WHAT YOU NEED TO DO:
Which lines of the records contain the word "artery"? Find them and copy each one in full, matching case exactly.

DATA TO USE:
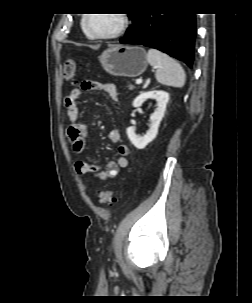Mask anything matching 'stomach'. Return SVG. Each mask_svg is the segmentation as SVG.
Returning <instances> with one entry per match:
<instances>
[{
  "label": "stomach",
  "mask_w": 252,
  "mask_h": 303,
  "mask_svg": "<svg viewBox=\"0 0 252 303\" xmlns=\"http://www.w3.org/2000/svg\"><path fill=\"white\" fill-rule=\"evenodd\" d=\"M103 69L113 76L137 77L147 68L146 52L138 46H115L99 57Z\"/></svg>",
  "instance_id": "stomach-1"
}]
</instances>
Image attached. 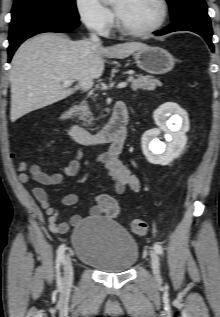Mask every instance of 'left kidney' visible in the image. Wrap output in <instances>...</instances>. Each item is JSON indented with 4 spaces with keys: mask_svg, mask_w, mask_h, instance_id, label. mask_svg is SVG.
I'll return each instance as SVG.
<instances>
[{
    "mask_svg": "<svg viewBox=\"0 0 220 317\" xmlns=\"http://www.w3.org/2000/svg\"><path fill=\"white\" fill-rule=\"evenodd\" d=\"M159 129L146 131L142 136V150L147 160L153 164L167 165L177 158L187 143L185 133L189 129L187 113L176 103H164L153 113ZM161 131L168 143L158 139Z\"/></svg>",
    "mask_w": 220,
    "mask_h": 317,
    "instance_id": "1",
    "label": "left kidney"
}]
</instances>
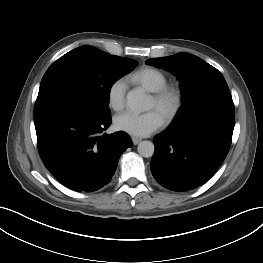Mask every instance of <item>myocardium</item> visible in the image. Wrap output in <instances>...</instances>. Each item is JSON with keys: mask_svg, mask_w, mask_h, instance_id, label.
Instances as JSON below:
<instances>
[{"mask_svg": "<svg viewBox=\"0 0 263 263\" xmlns=\"http://www.w3.org/2000/svg\"><path fill=\"white\" fill-rule=\"evenodd\" d=\"M152 98L156 108L167 122L172 121L180 113L184 104V92L177 85H165L153 92Z\"/></svg>", "mask_w": 263, "mask_h": 263, "instance_id": "myocardium-1", "label": "myocardium"}]
</instances>
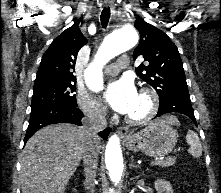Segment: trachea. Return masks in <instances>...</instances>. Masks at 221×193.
<instances>
[{
	"label": "trachea",
	"instance_id": "trachea-1",
	"mask_svg": "<svg viewBox=\"0 0 221 193\" xmlns=\"http://www.w3.org/2000/svg\"><path fill=\"white\" fill-rule=\"evenodd\" d=\"M110 18V8L109 7H104V9L101 12V24L104 28L107 27L108 21Z\"/></svg>",
	"mask_w": 221,
	"mask_h": 193
}]
</instances>
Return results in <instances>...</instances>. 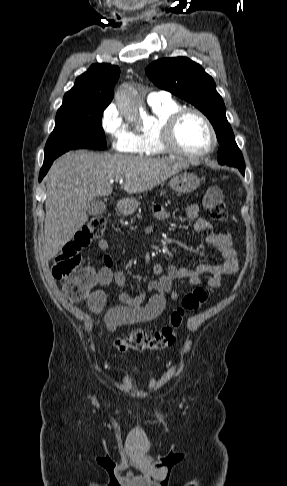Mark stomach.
<instances>
[{
	"mask_svg": "<svg viewBox=\"0 0 287 486\" xmlns=\"http://www.w3.org/2000/svg\"><path fill=\"white\" fill-rule=\"evenodd\" d=\"M200 179L196 174L184 172L171 178L169 185L178 194L191 193L200 186ZM135 198H124L118 204L121 213L127 215L133 213L139 206Z\"/></svg>",
	"mask_w": 287,
	"mask_h": 486,
	"instance_id": "1",
	"label": "stomach"
}]
</instances>
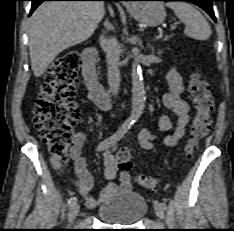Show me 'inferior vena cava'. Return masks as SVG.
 <instances>
[{
    "label": "inferior vena cava",
    "mask_w": 234,
    "mask_h": 231,
    "mask_svg": "<svg viewBox=\"0 0 234 231\" xmlns=\"http://www.w3.org/2000/svg\"><path fill=\"white\" fill-rule=\"evenodd\" d=\"M101 39L106 51L109 90L116 96L120 89V45L115 37L106 39L102 36Z\"/></svg>",
    "instance_id": "602c4592"
}]
</instances>
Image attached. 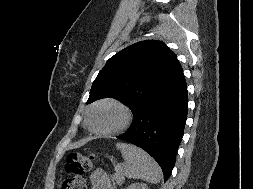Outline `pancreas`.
<instances>
[{
	"mask_svg": "<svg viewBox=\"0 0 253 189\" xmlns=\"http://www.w3.org/2000/svg\"><path fill=\"white\" fill-rule=\"evenodd\" d=\"M124 179H125L124 178V171L122 170V168L115 170L113 180H115L118 185H122V183L124 182Z\"/></svg>",
	"mask_w": 253,
	"mask_h": 189,
	"instance_id": "obj_1",
	"label": "pancreas"
}]
</instances>
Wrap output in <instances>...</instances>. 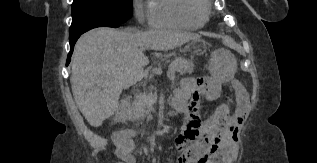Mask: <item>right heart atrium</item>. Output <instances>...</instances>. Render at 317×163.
<instances>
[{"mask_svg":"<svg viewBox=\"0 0 317 163\" xmlns=\"http://www.w3.org/2000/svg\"><path fill=\"white\" fill-rule=\"evenodd\" d=\"M132 8L136 20L140 24H145L150 21L151 6L148 0H132Z\"/></svg>","mask_w":317,"mask_h":163,"instance_id":"right-heart-atrium-1","label":"right heart atrium"}]
</instances>
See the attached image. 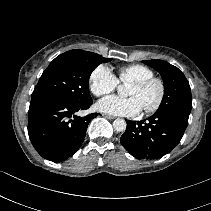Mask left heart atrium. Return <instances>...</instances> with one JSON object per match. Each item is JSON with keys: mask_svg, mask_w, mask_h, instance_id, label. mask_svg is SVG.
I'll return each mask as SVG.
<instances>
[{"mask_svg": "<svg viewBox=\"0 0 211 211\" xmlns=\"http://www.w3.org/2000/svg\"><path fill=\"white\" fill-rule=\"evenodd\" d=\"M97 109L118 116H135L142 107L135 97L109 96L97 103Z\"/></svg>", "mask_w": 211, "mask_h": 211, "instance_id": "obj_1", "label": "left heart atrium"}]
</instances>
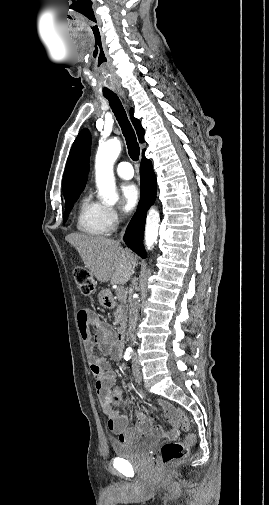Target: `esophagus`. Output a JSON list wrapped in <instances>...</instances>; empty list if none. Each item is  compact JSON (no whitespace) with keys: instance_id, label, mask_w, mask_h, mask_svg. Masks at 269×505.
<instances>
[{"instance_id":"obj_1","label":"esophagus","mask_w":269,"mask_h":505,"mask_svg":"<svg viewBox=\"0 0 269 505\" xmlns=\"http://www.w3.org/2000/svg\"><path fill=\"white\" fill-rule=\"evenodd\" d=\"M118 92L123 98H125L124 92L122 90H119Z\"/></svg>"}]
</instances>
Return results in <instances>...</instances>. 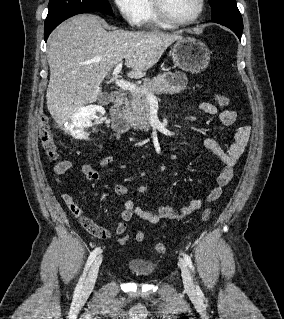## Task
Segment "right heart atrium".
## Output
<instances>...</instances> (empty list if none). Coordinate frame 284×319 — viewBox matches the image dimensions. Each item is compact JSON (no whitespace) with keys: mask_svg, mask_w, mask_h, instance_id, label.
I'll list each match as a JSON object with an SVG mask.
<instances>
[{"mask_svg":"<svg viewBox=\"0 0 284 319\" xmlns=\"http://www.w3.org/2000/svg\"><path fill=\"white\" fill-rule=\"evenodd\" d=\"M122 18L131 26L142 24L146 10V0H113Z\"/></svg>","mask_w":284,"mask_h":319,"instance_id":"right-heart-atrium-1","label":"right heart atrium"}]
</instances>
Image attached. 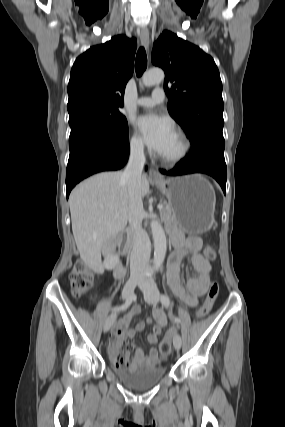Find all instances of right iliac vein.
I'll use <instances>...</instances> for the list:
<instances>
[{"instance_id": "obj_1", "label": "right iliac vein", "mask_w": 285, "mask_h": 427, "mask_svg": "<svg viewBox=\"0 0 285 427\" xmlns=\"http://www.w3.org/2000/svg\"><path fill=\"white\" fill-rule=\"evenodd\" d=\"M140 282H141V281H140V279H130V280L126 283V285H125V287H124V289H123V292H122V298H123V299H128V298L133 294V292H134V290H135L136 286H137ZM115 319H116V313H112V314L107 318V320L105 321V324H104V328H103L104 332H107V331L112 327V325H113V323H114Z\"/></svg>"}]
</instances>
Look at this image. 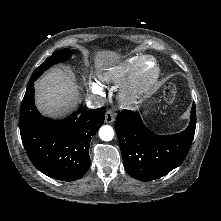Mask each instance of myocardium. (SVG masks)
Wrapping results in <instances>:
<instances>
[{
  "instance_id": "myocardium-1",
  "label": "myocardium",
  "mask_w": 221,
  "mask_h": 221,
  "mask_svg": "<svg viewBox=\"0 0 221 221\" xmlns=\"http://www.w3.org/2000/svg\"><path fill=\"white\" fill-rule=\"evenodd\" d=\"M148 62L152 63L153 72L146 77L143 74V68ZM159 75L160 67L157 60L152 56H142L129 74L128 81L121 94L122 101L126 104L135 102L155 85Z\"/></svg>"
}]
</instances>
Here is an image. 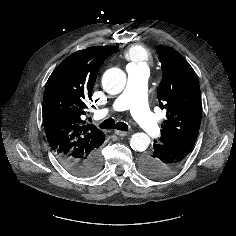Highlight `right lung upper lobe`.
<instances>
[{"label": "right lung upper lobe", "mask_w": 236, "mask_h": 236, "mask_svg": "<svg viewBox=\"0 0 236 236\" xmlns=\"http://www.w3.org/2000/svg\"><path fill=\"white\" fill-rule=\"evenodd\" d=\"M117 46L79 50L56 67L43 96V123L51 149L59 159L86 160L104 142V133L81 119L103 61Z\"/></svg>", "instance_id": "obj_1"}]
</instances>
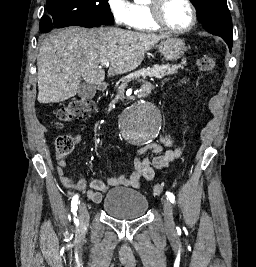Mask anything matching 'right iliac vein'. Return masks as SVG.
<instances>
[{
	"label": "right iliac vein",
	"instance_id": "obj_1",
	"mask_svg": "<svg viewBox=\"0 0 256 267\" xmlns=\"http://www.w3.org/2000/svg\"><path fill=\"white\" fill-rule=\"evenodd\" d=\"M80 226L84 228L89 223V212L85 203L79 205Z\"/></svg>",
	"mask_w": 256,
	"mask_h": 267
}]
</instances>
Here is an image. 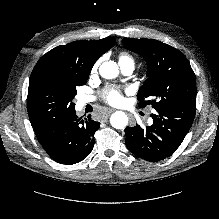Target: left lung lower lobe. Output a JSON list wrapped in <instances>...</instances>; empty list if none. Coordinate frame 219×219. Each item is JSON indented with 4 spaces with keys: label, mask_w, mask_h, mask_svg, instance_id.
<instances>
[{
    "label": "left lung lower lobe",
    "mask_w": 219,
    "mask_h": 219,
    "mask_svg": "<svg viewBox=\"0 0 219 219\" xmlns=\"http://www.w3.org/2000/svg\"><path fill=\"white\" fill-rule=\"evenodd\" d=\"M196 103H185L173 108L156 109L153 124L146 128L139 125L125 129V144L136 156L150 162L172 155L192 126Z\"/></svg>",
    "instance_id": "obj_1"
}]
</instances>
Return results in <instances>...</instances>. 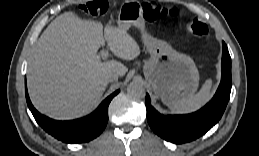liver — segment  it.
Returning a JSON list of instances; mask_svg holds the SVG:
<instances>
[{
  "instance_id": "6515ba94",
  "label": "liver",
  "mask_w": 259,
  "mask_h": 156,
  "mask_svg": "<svg viewBox=\"0 0 259 156\" xmlns=\"http://www.w3.org/2000/svg\"><path fill=\"white\" fill-rule=\"evenodd\" d=\"M105 40L112 53L133 60L140 47L127 29L103 26L81 19L74 12L56 17L36 43L27 70L31 101L41 113L57 120H71L94 109L109 81L107 75H125L127 67L110 60L100 62L97 51Z\"/></svg>"
}]
</instances>
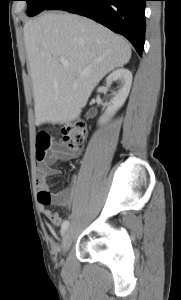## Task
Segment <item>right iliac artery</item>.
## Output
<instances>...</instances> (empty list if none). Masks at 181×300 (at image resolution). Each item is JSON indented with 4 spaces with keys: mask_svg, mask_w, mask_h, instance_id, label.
<instances>
[{
    "mask_svg": "<svg viewBox=\"0 0 181 300\" xmlns=\"http://www.w3.org/2000/svg\"><path fill=\"white\" fill-rule=\"evenodd\" d=\"M69 226V221L68 220H65L62 224V227H61V232L64 233L65 230L68 228Z\"/></svg>",
    "mask_w": 181,
    "mask_h": 300,
    "instance_id": "obj_1",
    "label": "right iliac artery"
}]
</instances>
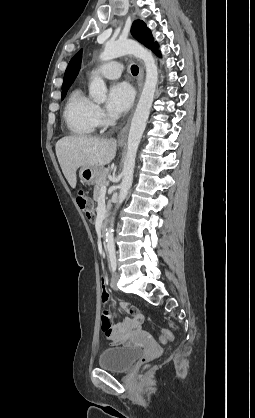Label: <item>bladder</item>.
<instances>
[{
  "mask_svg": "<svg viewBox=\"0 0 255 418\" xmlns=\"http://www.w3.org/2000/svg\"><path fill=\"white\" fill-rule=\"evenodd\" d=\"M141 356V350L133 346H118L104 350L99 358L98 364L102 369L125 372Z\"/></svg>",
  "mask_w": 255,
  "mask_h": 418,
  "instance_id": "bladder-1",
  "label": "bladder"
}]
</instances>
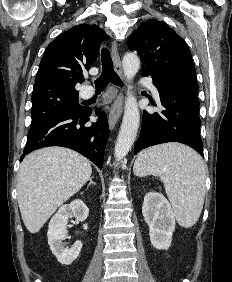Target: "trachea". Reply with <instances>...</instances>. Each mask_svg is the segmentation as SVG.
<instances>
[{
    "label": "trachea",
    "instance_id": "obj_1",
    "mask_svg": "<svg viewBox=\"0 0 232 282\" xmlns=\"http://www.w3.org/2000/svg\"><path fill=\"white\" fill-rule=\"evenodd\" d=\"M101 62L102 72L100 77L95 80L96 92H102L107 87L109 82L122 86L123 83L117 73L114 71L110 52L107 48H103L101 51Z\"/></svg>",
    "mask_w": 232,
    "mask_h": 282
}]
</instances>
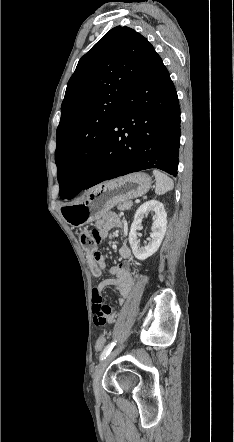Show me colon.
Listing matches in <instances>:
<instances>
[{
  "instance_id": "5ec220e1",
  "label": "colon",
  "mask_w": 234,
  "mask_h": 442,
  "mask_svg": "<svg viewBox=\"0 0 234 442\" xmlns=\"http://www.w3.org/2000/svg\"><path fill=\"white\" fill-rule=\"evenodd\" d=\"M81 243L85 251L93 256H97V245L101 241L97 230H83L80 235ZM91 270L94 276H99L101 269L97 264L91 266ZM92 311L94 314H105L108 311V306L102 303V296L99 292L93 291L92 295ZM103 338L100 337L96 341L95 351L97 354L103 352Z\"/></svg>"
}]
</instances>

PROBLEM SOLUTION:
Segment <item>right iliac artery</item>.
    "label": "right iliac artery"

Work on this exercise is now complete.